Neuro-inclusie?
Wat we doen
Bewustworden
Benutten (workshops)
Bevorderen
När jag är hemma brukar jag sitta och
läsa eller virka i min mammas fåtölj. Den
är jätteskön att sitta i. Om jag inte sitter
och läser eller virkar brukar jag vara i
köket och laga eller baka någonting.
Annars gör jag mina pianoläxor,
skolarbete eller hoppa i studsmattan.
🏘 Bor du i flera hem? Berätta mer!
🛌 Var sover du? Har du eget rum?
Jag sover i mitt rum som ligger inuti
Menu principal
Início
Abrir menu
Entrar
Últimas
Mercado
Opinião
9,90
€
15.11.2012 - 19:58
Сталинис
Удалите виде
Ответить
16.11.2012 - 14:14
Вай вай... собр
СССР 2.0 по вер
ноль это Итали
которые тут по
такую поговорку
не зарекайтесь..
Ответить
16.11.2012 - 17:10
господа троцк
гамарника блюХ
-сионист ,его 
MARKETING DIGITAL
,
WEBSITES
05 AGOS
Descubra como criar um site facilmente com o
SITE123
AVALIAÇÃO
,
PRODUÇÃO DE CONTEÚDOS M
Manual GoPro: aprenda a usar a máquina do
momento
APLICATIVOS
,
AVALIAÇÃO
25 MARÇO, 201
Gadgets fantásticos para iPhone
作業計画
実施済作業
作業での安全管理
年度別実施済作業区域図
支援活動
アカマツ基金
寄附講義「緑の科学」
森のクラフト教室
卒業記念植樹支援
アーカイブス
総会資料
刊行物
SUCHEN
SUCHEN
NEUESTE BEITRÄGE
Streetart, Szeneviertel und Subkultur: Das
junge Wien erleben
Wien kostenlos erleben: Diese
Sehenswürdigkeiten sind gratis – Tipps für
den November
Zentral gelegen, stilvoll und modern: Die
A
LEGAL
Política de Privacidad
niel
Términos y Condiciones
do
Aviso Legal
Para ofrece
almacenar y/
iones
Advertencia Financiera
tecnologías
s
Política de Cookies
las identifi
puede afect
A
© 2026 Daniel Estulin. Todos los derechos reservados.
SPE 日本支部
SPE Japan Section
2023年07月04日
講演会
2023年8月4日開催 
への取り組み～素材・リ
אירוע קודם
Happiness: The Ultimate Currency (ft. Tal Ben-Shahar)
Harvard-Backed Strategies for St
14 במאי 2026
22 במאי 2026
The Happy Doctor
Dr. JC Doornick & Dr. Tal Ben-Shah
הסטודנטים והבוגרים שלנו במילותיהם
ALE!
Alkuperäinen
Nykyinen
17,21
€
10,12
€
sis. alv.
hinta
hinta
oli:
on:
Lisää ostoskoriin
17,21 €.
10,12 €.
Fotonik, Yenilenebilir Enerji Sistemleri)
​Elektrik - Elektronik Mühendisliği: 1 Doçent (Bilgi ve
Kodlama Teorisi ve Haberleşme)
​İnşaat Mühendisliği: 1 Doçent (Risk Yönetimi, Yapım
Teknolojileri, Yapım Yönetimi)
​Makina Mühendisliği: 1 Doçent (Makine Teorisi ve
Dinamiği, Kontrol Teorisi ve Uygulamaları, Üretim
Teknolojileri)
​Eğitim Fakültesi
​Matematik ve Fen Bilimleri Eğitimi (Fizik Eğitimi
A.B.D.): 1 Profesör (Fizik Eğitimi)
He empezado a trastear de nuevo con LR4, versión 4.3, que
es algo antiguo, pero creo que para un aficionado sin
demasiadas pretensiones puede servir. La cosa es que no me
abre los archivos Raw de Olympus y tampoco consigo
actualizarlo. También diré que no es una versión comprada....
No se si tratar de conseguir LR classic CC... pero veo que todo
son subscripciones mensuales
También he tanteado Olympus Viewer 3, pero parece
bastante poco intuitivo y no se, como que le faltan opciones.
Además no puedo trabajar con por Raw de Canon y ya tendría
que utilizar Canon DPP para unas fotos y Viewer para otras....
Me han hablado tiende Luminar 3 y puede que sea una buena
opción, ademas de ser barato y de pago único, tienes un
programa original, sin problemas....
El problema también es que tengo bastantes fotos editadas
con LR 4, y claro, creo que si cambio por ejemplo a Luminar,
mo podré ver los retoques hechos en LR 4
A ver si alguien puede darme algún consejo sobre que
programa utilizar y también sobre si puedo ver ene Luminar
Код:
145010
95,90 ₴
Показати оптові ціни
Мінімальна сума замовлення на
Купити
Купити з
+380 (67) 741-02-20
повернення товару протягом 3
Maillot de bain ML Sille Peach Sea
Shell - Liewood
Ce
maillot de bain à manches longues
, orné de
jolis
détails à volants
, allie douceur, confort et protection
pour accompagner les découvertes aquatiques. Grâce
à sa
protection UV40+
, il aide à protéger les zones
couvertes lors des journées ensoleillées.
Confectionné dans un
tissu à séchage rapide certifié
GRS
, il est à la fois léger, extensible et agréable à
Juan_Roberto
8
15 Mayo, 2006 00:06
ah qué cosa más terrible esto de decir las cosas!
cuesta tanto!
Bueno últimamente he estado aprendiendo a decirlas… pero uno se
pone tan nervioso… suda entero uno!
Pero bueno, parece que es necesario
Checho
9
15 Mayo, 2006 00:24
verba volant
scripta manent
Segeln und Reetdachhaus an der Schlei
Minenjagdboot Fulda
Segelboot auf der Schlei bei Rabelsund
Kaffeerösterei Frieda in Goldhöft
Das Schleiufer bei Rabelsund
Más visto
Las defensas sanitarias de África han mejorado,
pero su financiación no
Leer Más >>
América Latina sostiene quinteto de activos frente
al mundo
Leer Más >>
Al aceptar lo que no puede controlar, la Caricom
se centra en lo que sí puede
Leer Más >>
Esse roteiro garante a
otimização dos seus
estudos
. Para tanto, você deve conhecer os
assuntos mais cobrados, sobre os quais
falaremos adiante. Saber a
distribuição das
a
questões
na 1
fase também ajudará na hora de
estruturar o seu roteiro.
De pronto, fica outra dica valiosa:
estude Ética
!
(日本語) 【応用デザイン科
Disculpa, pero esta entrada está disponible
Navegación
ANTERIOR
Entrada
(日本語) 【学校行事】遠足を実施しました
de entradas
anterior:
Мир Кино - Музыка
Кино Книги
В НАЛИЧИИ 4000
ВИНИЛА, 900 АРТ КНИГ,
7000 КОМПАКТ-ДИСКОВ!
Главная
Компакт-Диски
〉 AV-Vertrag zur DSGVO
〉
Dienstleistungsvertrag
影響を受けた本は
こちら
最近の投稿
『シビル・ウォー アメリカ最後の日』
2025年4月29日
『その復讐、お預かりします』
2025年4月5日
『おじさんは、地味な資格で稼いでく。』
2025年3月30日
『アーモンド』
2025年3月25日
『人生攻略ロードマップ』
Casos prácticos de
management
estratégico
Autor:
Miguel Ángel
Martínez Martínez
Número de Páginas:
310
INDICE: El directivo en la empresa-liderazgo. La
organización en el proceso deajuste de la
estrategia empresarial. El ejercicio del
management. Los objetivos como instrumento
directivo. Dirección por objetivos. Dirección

→ **What this task involves**
Could you write out the material above exactly as it appears?

→ **Response to this exercise**
Neuro-inclusie?
Wat we doen
Bewustworden
Benutten (workshops)
Bevorderen
När jag är hemma brukar jag sitta och
läsa eller virka i min mammas fåtölj. Den
är jätteskön att sitta i. Om jag inte sitter
och läser eller virkar brukar jag vara i
köket och laga eller baka någonting.
Annars gör jag mina pianoläxor,
skolarbete eller hoppa i studsmattan.
🏘 Bor du i flera hem? Berätta mer!
🛌 Var sover du? Har du eget rum?
Jag sover i mitt rum som ligger inuti
Menu principal
Início
Abrir menu
Entrar
Últimas
Mercado
Opinião
9,90
€
15.11.2012 - 19:58
Сталинис
Удалите виде
Ответить
16.11.2012 - 14:14
Вай вай... собр
СССР 2.0 по вер
ноль это Итали
которые тут по
такую поговорку
не зарекайтесь..
Ответить
16.11.2012 - 17:10
господа троцк
гамарника блюХ
-сионист ,его 
MARKETING DIGITAL
,
WEBSITES
05 AGOS
Descubra como criar um site facilmente com o
SITE123
AVALIAÇÃO
,
PRODUÇÃO DE CONTEÚDOS M
Manual GoPro: aprenda a usar a máquina do
momento
APLICATIVOS
,
AVALIAÇÃO
25 MARÇO, 201
Gadgets fantásticos para iPhone
作業計画
実施済作業
作業での安全管理
年度別実施済作業区域図
支援活動
アカマツ基金
寄附講義「緑の科学」
森のクラフト教室
卒業記念植樹支援
アーカイブス
総会資料
刊行物
SUCHEN
SUCHEN
NEUESTE BEITRÄGE
Streetart, Szeneviertel und Subkultur: Das
junge Wien erleben
Wien kostenlos erleben: Diese
Sehenswürdigkeiten sind gratis – Tipps für
den November
Zentral gelegen, stilvoll und modern: Die
A
LEGAL
Política de Privacidad
niel
Términos y Condiciones
do
Aviso Legal
Para ofrece
almacenar y/
iones
Advertencia Financiera
tecnologías
s
Política de Cookies
las identifi
puede afect
A
© 2026 Daniel Estulin. Todos los derechos reservados.
SPE 日本支部
SPE Japan Section
2023年07月04日
講演会
2023年8月4日開催 
への取り組み～素材・リ
אירוע קודם
Happiness: The Ultimate Currency (ft. Tal Ben-Shahar)
Harvard-Backed Strategies for St
14 במאי 2026
22 במאי 2026
The Happy Doctor
Dr. JC Doornick & Dr. Tal Ben-Shah
הסטודנטים והבוגרים שלנו במילותיהם
ALE!
Alkuperäinen
Nykyinen
17,21
€
10,12
€
sis. alv.
hinta
hinta
oli:
on:
Lisää ostoskoriin
17,21 €.
10,12 €.
Fotonik, Yenilenebilir Enerji Sistemleri)
​Elektrik - Elektronik Mühendisliği: 1 Doçent (Bilgi ve
Kodlama Teorisi ve Haberleşme)
​İnşaat Mühendisliği: 1 Doçent (Risk Yönetimi, Yapım
Teknolojileri, Yapım Yönetimi)
​Makina Mühendisliği: 1 Doçent (Makine Teorisi ve
Dinamiği, Kontrol Teorisi ve Uygulamaları, Üretim
Teknolojileri)
​Eğitim Fakültesi
​Matematik ve Fen Bilimleri Eğitimi (Fizik Eğitimi
A.B.D.): 1 Profesör (Fizik Eğitimi)
He empezado a trastear de nuevo con LR4, versión 4.3, que
es algo antiguo, pero creo que para un aficionado sin
demasiadas pretensiones puede servir. La cosa es que no me
abre los archivos Raw de Olympus y tampoco consigo
actualizarlo. También diré que no es una versión comprada....
No se si tratar de conseguir LR classic CC... pero veo que todo
son subscripciones mensuales
También he tanteado Olympus Viewer 3, pero parece
bastante poco intuitivo y no se, como que le faltan opciones.
Además no puedo trabajar con por Raw de Canon y ya tendría
que utilizar Canon DPP para unas fotos y Viewer para otras....
Me han hablado tiende Luminar 3 y puede que sea una buena
opción, ademas de ser barato y de pago único, tienes un
programa original, sin problemas....
El problema también es que tengo bastantes fotos editadas
con LR 4, y claro, creo que si cambio por ejemplo a Luminar,
mo podré ver los retoques hechos en LR 4
A ver si alguien puede darme algún consejo sobre que
programa utilizar y también sobre si puedo ver ene Luminar
Код:
145010
95,90 ₴
Показати оптові ціни
Мінімальна сума замовлення на
Купити
Купити з
+380 (67) 741-02-20
повернення товару протягом 3
Maillot de bain ML Sille Peach Sea
Shell - Liewood
Ce
maillot de bain à manches longues
, orné de
jolis
détails à volants
, allie douceur, confort et protection
pour accompagner les découvertes aquatiques. Grâce
à sa
protection UV40+
, il aide à protéger les zones
couvertes lors des journées ensoleillées.
Confectionné dans un
tissu à séchage rapide certifié
GRS
, il est à la fois léger, extensible et agréable à
Juan_Roberto
8
15 Mayo, 2006 00:06
ah qué cosa más terrible esto de decir las cosas!
cuesta tanto!
Bueno últimamente he estado aprendiendo a decirlas… pero uno se
pone tan nervioso… suda entero uno!
Pero bueno, parece que es necesario
Checho
9
15 Mayo, 2006 00:24
verba volant
scripta manent
Segeln und Reetdachhaus an der Schlei
Minenjagdboot Fulda
Segelboot auf der Schlei bei Rabelsund
Kaffeerösterei Frieda in Goldhöft
Das Schleiufer bei Rabelsund
Más visto
Las defensas sanitarias de África han mejorado,
pero su financiación no
Leer Más >>
América Latina sostiene quinteto de activos frente
al mundo
Leer Más >>
Al aceptar lo que no puede controlar, la Caricom
se centra en lo que sí puede
Leer Más >>
Esse roteiro garante a
otimização dos seus
estudos
. Para tanto, você deve conhecer os
assuntos mais cobrados, sobre os quais
falaremos adiante. Saber a
distribuição das
a
questões
na 1
fase também ajudará na hora de
estruturar o seu roteiro.
De pronto, fica outra dica valiosa:
estude Ética
!
(日本語) 【応用デザイン科
Disculpa, pero esta entrada está disponible
Navegación
ANTERIOR
Entrada
(日本語) 【学校行事】遠足を実施しました
de entradas
anterior:
Мир Кино - Музыка
Кино Книги
В НАЛИЧИИ 4000
ВИНИЛА, 900 АРТ КНИГ,
7000 КОМПАКТ-ДИСКОВ!
Главная
Компакт-Диски
〉 AV-Vertrag zur DSGVO
〉
Dienstleistungsvertrag
影響を受けた本は
こちら
最近の投稿
『シビル・ウォー アメリカ最後の日』
2025年4月29日
『その復讐、お預かりします』
2025年4月5日
『おじさんは、地味な資格で稼いでく。』
2025年3月30日
『アーモンド』
2025年3月25日
『人生攻略ロードマップ』
Casos prácticos de
management
estratégico
Autor:
Miguel Ángel
Martínez Martínez
Número de Páginas:
310
INDICE: El directivo en la empresa-liderazgo. La
organización en el proceso deajuste de la
estrategia empresarial. El ejercicio del
management. Los objetivos como instrumento
directivo. Dirección por objetivos. Dirección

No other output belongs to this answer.